--- Start of Stored records ---
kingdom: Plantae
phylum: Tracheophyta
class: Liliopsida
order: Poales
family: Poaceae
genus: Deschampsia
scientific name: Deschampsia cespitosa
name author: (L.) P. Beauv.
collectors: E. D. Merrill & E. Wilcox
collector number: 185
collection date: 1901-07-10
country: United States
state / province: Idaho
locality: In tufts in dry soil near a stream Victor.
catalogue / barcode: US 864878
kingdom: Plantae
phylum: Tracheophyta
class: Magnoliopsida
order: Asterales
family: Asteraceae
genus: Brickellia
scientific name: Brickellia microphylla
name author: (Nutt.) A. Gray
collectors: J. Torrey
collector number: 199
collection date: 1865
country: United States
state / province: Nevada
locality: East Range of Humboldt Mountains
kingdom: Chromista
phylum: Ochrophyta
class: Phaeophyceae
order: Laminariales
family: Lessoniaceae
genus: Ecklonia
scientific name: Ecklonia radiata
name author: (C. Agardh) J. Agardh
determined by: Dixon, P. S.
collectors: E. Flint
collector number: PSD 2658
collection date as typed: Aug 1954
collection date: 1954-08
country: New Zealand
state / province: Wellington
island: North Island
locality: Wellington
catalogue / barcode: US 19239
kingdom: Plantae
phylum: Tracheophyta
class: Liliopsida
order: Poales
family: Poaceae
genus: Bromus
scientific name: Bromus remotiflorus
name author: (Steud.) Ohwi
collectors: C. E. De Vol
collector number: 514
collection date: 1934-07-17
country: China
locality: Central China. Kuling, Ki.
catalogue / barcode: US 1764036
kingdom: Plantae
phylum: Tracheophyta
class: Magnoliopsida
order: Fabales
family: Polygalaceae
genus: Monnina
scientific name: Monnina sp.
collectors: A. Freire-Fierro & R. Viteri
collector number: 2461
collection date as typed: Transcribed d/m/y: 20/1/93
--- End of Stored records ---
Please repeat every line of the records above word for word, with nothing changed.

kingdom: Plantae
phylum: Tracheophyta
class: Liliopsida
order: Poales
family: Poaceae
genus: Deschampsia
scientific name: Deschampsia cespitosa
name author: (L.) P. Beauv.
collectors: E. D. Merrill & E. Wilcox
collector number: 185
collection date: 1901-07-10
country: United States
state / province: Idaho
locality: In tufts in dry soil near a stream Victor.
catalogue / barcode: US 864878
kingdom: Plantae
phylum: Tracheophyta
class: Magnoliopsida
order: Asterales
family: Asteraceae
genus: Brickellia
scientific name: Brickellia microphylla
name author: (Nutt.) A. Gray
collectors: J. Torrey
collector number: 199
collection date: 1865
country: United States
state / province: Nevada
locality: East Range of Humboldt Mountains
kingdom: Chromista
phylum: Ochrophyta
class: Phaeophyceae
order: Laminariales
family: Lessoniaceae
genus: Ecklonia
scientific name: Ecklonia radiata
name author: (C. Agardh) J. Agardh
determined by: Dixon, P. S.
collectors: E. Flint
collector number: PSD 2658
collection date as typed: Aug 1954
collection date: 1954-08
country: New Zealand
state / province: Wellington
island: North Island
locality: Wellington
catalogue / barcode: US 19239
kingdom: Plantae
phylum: Tracheophyta
class: Liliopsida
order: Poales
family: Poaceae
genus: Bromus
scientific name: Bromus remotiflorus
name author: (Steud.) Ohwi
collectors: C. E. De Vol
collector number: 514
collection date: 1934-07-17
country: China
locality: Central China. Kuling, Ki.
catalogue / barcode: US 1764036
kingdom: Plantae
phylum: Tracheophyta
class: Magnoliopsida
order: Fabales
family: Polygalaceae
genus: Monnina
scientific name: Monnina sp.
collectors: A. Freire-Fierro & R. Viteri
collector number: 2461
collection date as typed: Transcribed d/m/y: 20/1/93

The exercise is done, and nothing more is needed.